Sample from N(0, 1): -1.4624308347702026
Sampled z: -5.312154293060303
Loss: -5.312154293060303
Gradient wrt mu: 1.0
Gradient wrt sigma: -1.4624308347702026


- **Reparameterization Trick**: A technique to enable backpropagation through stochastic processes by making them differentiable.

- **Problem**: Direct sampling from distributions like $z \sim \mathcal{N}(\mu, \sigma^2)$ is non-differentiable, blocking gradient computation.
  
  - **Without reparameterization**: Sampling $z$ is non-differentiable:
    $$
    z = \text{Sample from } \mathcal{N}(\mu, \sigma^2)
    $$
    No gradients can be computed for $\mu$ or $\sigma$.

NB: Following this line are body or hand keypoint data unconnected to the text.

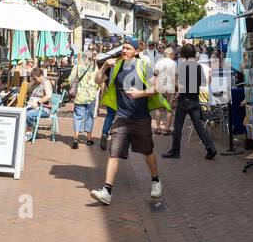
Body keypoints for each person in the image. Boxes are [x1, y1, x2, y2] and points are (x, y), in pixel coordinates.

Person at [90, 38, 169, 205]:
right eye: (123, 48)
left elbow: (157, 87)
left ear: (136, 51)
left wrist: (140, 94)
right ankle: (107, 191)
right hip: (122, 117)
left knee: (147, 151)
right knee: (114, 153)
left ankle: (155, 180)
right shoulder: (116, 65)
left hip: (140, 117)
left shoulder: (143, 66)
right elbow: (97, 80)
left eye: (127, 48)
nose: (124, 51)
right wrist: (104, 66)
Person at [164, 43, 218, 160]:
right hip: (195, 100)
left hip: (184, 100)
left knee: (178, 126)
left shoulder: (183, 66)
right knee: (199, 126)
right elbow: (204, 82)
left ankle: (175, 151)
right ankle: (211, 148)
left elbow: (180, 85)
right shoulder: (198, 66)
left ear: (184, 54)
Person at [66, 49, 100, 149]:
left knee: (78, 117)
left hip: (79, 96)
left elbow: (70, 80)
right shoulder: (94, 67)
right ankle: (89, 139)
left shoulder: (77, 67)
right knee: (89, 117)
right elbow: (98, 80)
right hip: (91, 96)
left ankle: (76, 138)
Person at [24, 67, 54, 140]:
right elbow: (27, 89)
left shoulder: (46, 82)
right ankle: (29, 130)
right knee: (22, 112)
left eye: (35, 78)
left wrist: (38, 102)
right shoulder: (37, 82)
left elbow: (49, 96)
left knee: (28, 114)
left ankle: (30, 130)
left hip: (44, 108)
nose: (34, 80)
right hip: (35, 107)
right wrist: (34, 81)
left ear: (40, 75)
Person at [152, 46, 177, 135]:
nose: (174, 55)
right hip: (170, 87)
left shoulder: (159, 62)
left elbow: (155, 75)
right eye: (173, 54)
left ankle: (158, 128)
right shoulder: (173, 63)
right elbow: (175, 77)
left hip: (159, 87)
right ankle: (167, 129)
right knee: (169, 109)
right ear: (170, 54)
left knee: (159, 109)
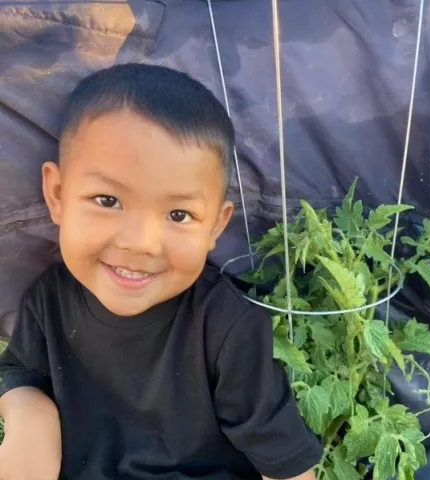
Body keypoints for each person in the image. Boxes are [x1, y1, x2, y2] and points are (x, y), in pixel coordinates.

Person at [0, 64, 321, 480]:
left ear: (216, 227)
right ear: (57, 195)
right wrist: (31, 414)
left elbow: (285, 463)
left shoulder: (227, 327)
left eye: (178, 214)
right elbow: (20, 371)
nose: (141, 242)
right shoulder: (50, 300)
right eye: (107, 200)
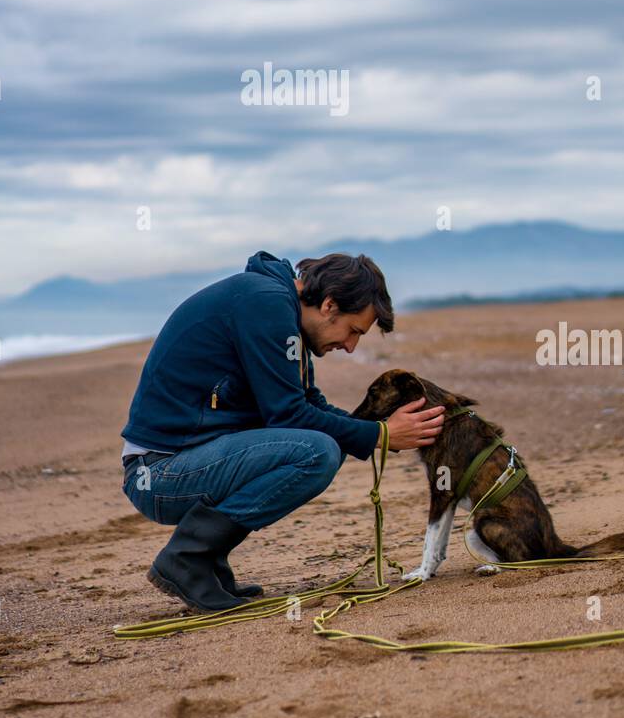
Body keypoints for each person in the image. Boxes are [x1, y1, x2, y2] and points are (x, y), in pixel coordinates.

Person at [121, 250, 445, 611]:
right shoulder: (266, 305)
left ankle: (207, 560)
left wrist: (377, 430)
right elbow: (288, 416)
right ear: (328, 305)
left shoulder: (279, 309)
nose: (351, 347)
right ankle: (187, 557)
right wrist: (380, 435)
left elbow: (309, 405)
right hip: (159, 472)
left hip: (188, 461)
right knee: (317, 452)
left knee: (329, 446)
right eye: (353, 330)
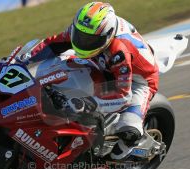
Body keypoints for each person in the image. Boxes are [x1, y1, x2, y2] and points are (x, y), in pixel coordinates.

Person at [30, 2, 159, 160]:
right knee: (57, 74)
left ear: (108, 34)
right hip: (101, 63)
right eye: (80, 36)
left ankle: (131, 143)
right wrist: (23, 59)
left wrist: (88, 103)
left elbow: (122, 96)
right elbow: (52, 44)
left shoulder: (119, 51)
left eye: (89, 39)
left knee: (129, 127)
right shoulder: (84, 28)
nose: (83, 42)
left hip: (139, 81)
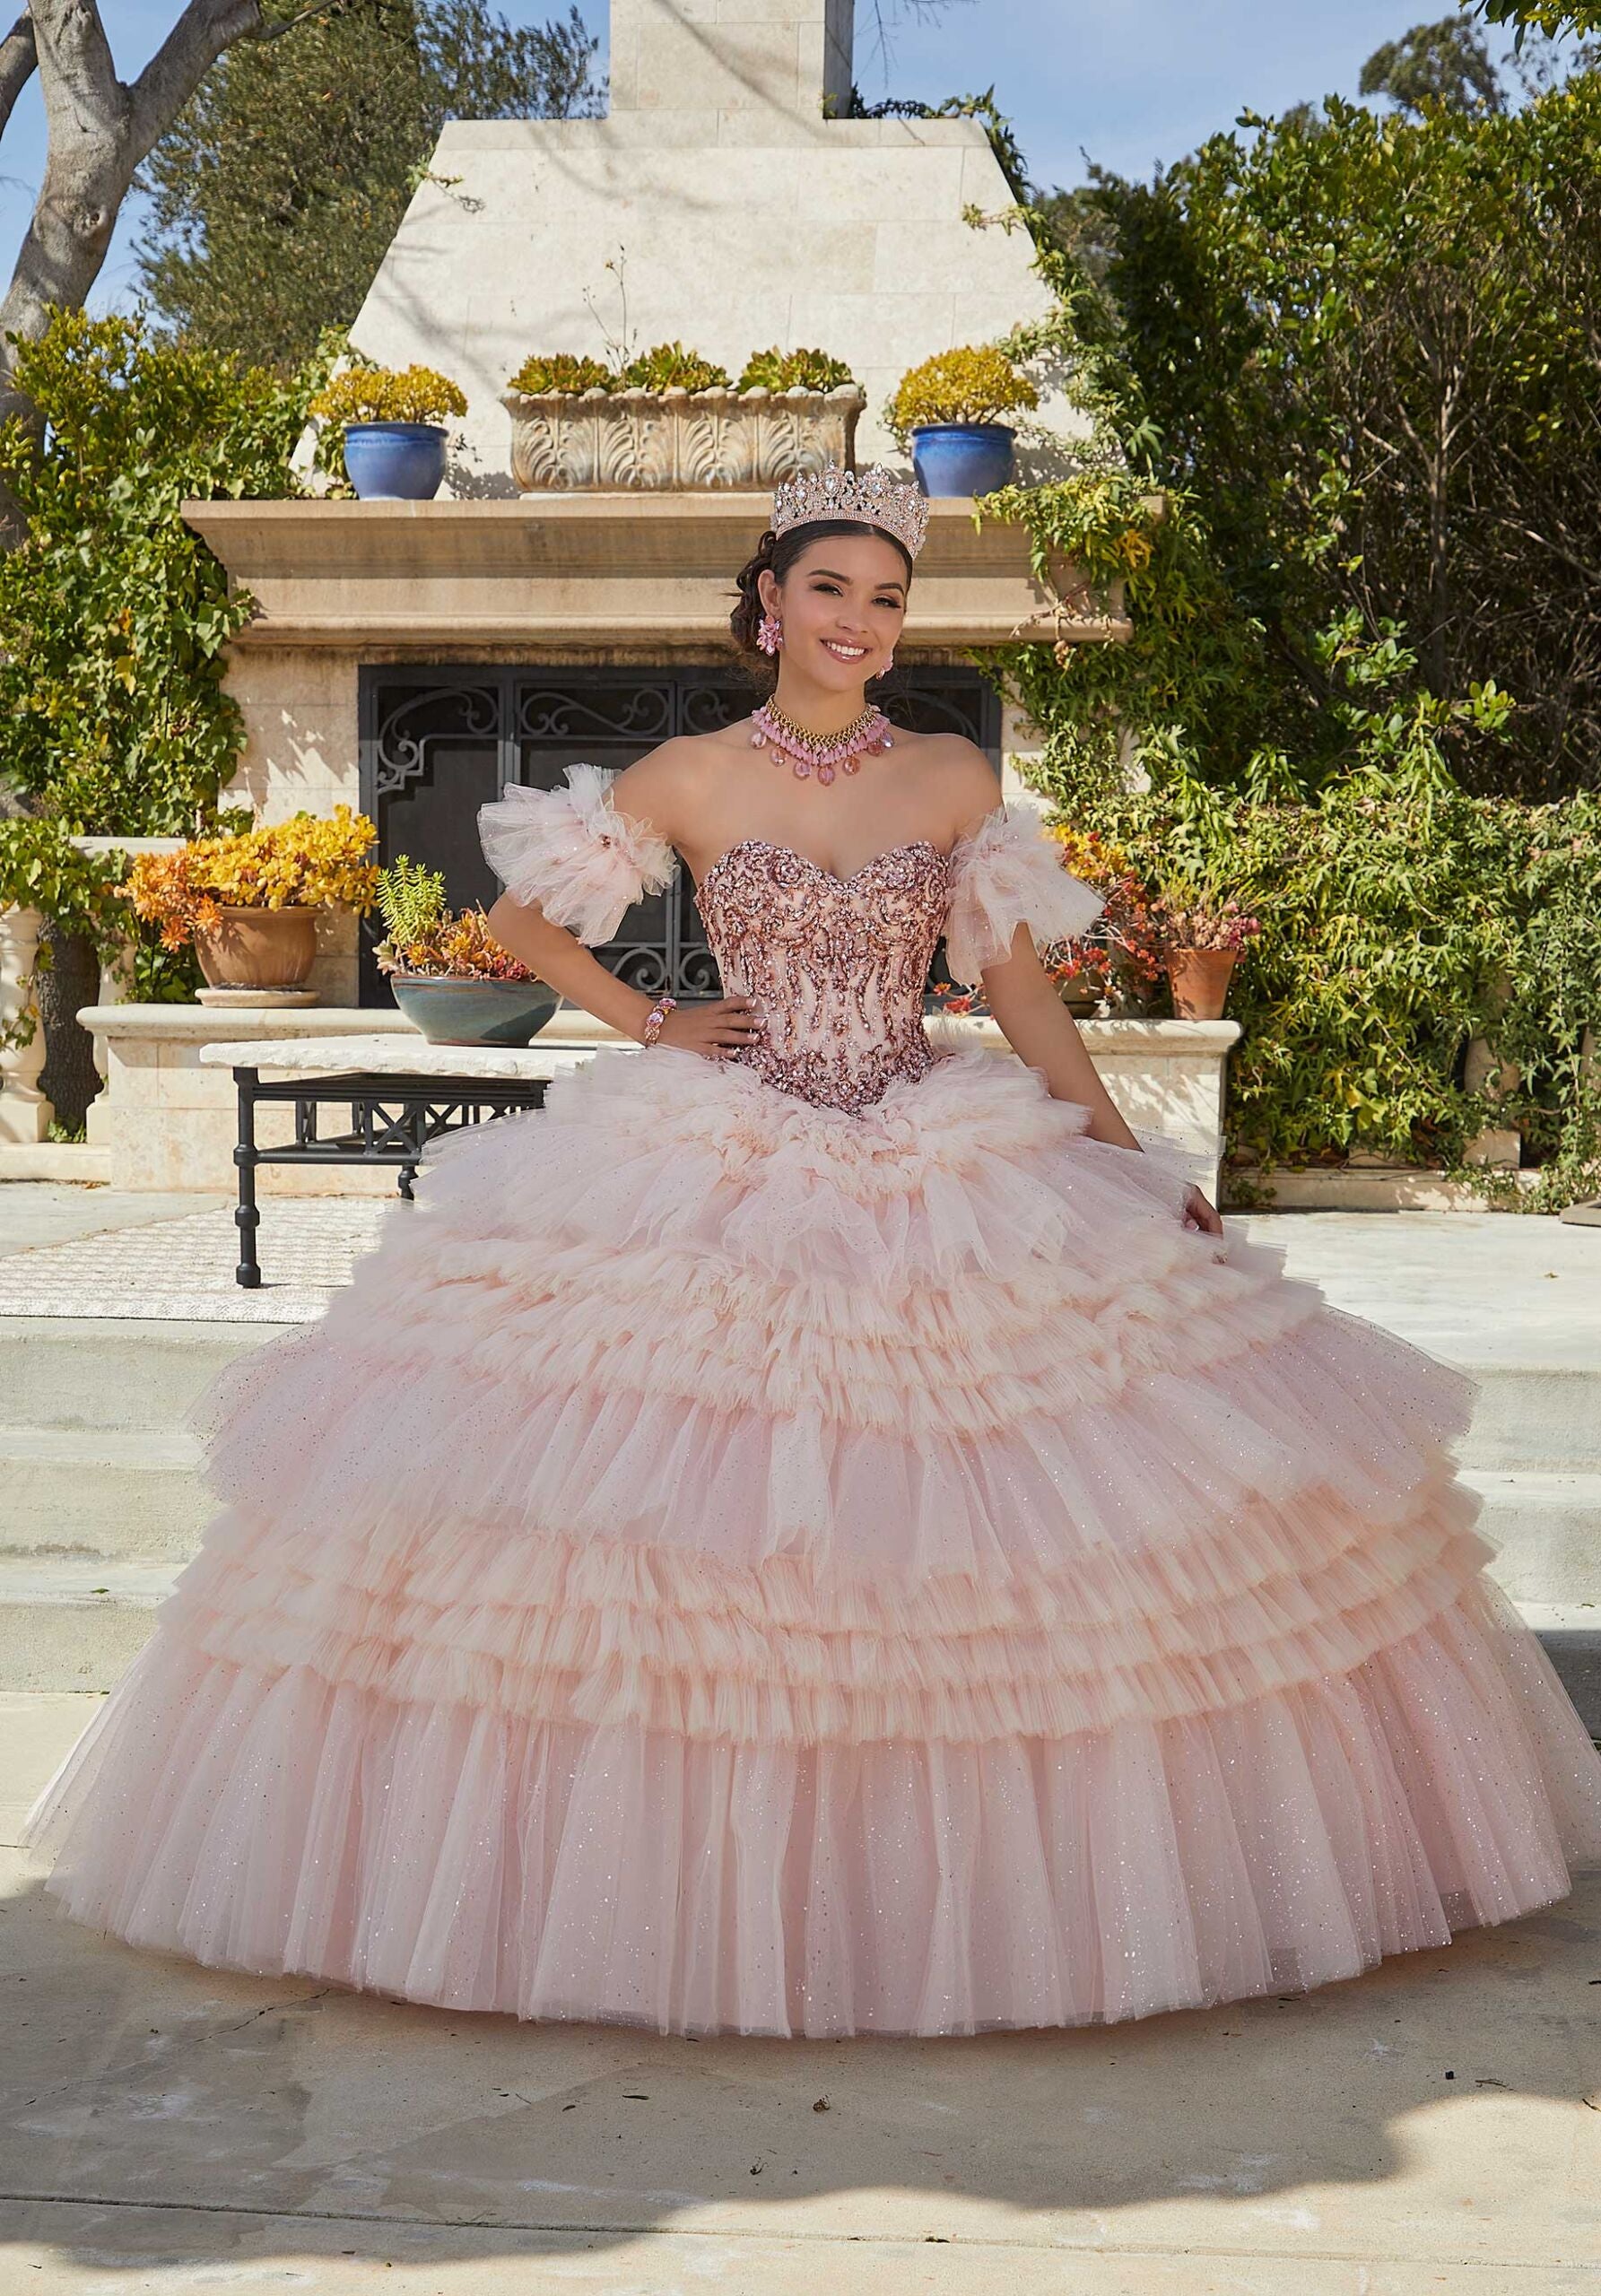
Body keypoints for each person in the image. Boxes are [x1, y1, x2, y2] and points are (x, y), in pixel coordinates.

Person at [22, 464, 1601, 2039]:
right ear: (770, 604)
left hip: (932, 1142)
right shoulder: (691, 776)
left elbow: (1019, 992)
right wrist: (652, 1019)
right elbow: (516, 926)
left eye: (888, 597)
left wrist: (1124, 1160)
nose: (859, 621)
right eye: (831, 590)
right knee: (677, 1535)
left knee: (1008, 1528)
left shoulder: (949, 779)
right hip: (728, 1144)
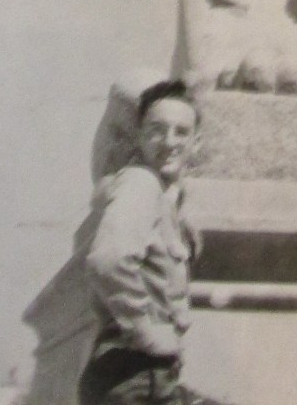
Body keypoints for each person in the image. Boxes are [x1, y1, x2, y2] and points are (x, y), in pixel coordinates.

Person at [78, 80, 200, 405]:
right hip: (133, 373)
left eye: (181, 132)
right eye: (156, 130)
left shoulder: (164, 195)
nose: (169, 142)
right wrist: (146, 331)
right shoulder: (140, 183)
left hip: (145, 375)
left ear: (196, 143)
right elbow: (108, 260)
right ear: (139, 137)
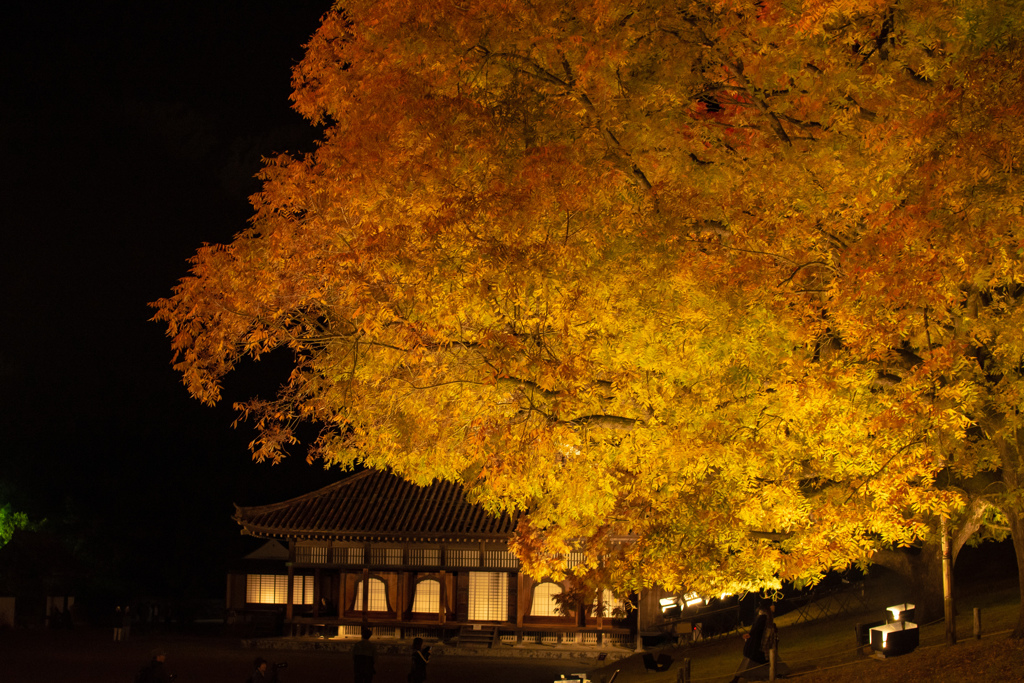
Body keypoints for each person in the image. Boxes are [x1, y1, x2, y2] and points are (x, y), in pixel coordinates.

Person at [728, 600, 776, 683]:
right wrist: (750, 635)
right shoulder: (764, 616)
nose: (774, 606)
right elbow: (757, 629)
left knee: (768, 660)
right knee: (747, 662)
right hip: (758, 645)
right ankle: (736, 679)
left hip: (763, 644)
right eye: (772, 605)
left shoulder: (766, 615)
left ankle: (775, 674)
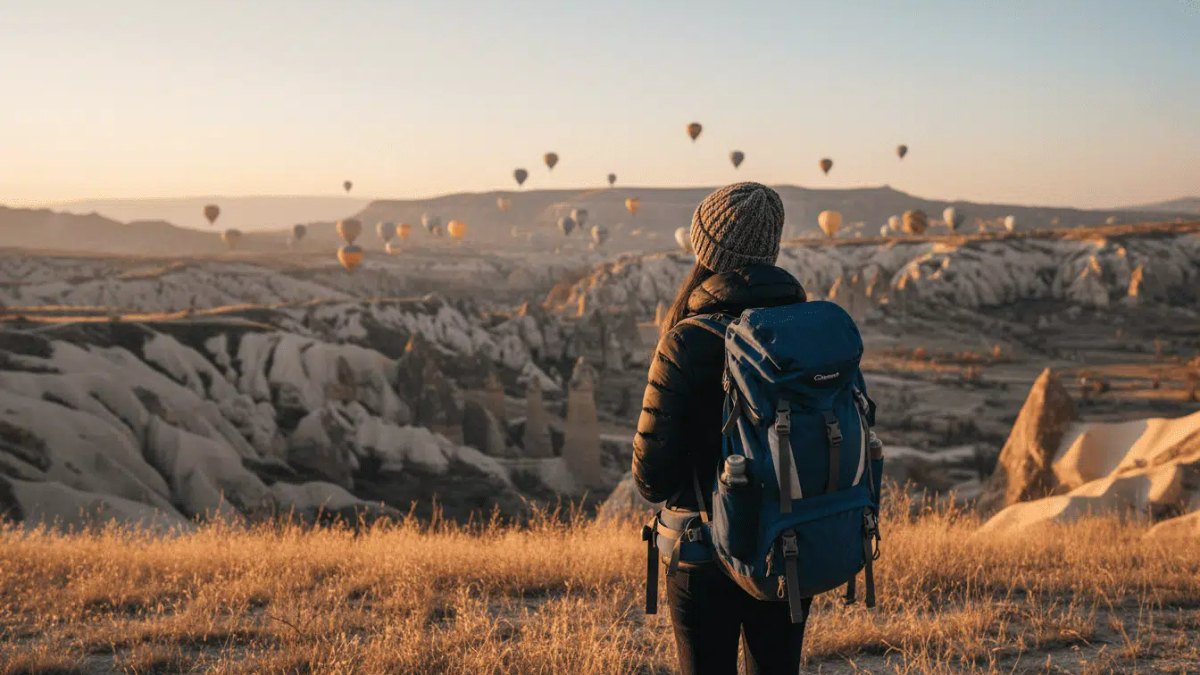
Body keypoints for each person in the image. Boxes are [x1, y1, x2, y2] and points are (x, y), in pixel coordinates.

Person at [633, 183, 812, 675]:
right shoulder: (805, 333)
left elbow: (651, 481)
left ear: (705, 249)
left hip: (702, 550)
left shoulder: (686, 342)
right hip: (786, 545)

- **Solution**: Represent $z$ as $z = \mu + \sigma \epsilon$, where $\epsilon \sim \mathcal{N}(0, 1)$.
  
  - **Example**: If $\mu = 2$, $\sigma = 3$, and $\epsilon = -1.5$:
    $$
    z = 2 + 3(-1.5) = -2.5
    $$

- **Why It Works**: The transformation $z = \mu + \sigma \epsilon$ is differentiable, allowing gradient flow.

  - Gradients:  
    $$
    \frac{\partial z}{\partial \mu} = 1, \quad \frac{\partial z}{\partial \sigma} = \epsilon
    $$

- **Without Reparameterization**: The sampling operation is non-differentiable, making gradient computation impossible.

- **Applications**:  
  - **VAEs**: Enables training of both encoder and decoder networks.
  - **Generative Models**: Used in models with latent variables (e.g., GANs, RL).

- **Benefit**: Makes non-differentiable operations differentiable, enabling gradient-based optimization.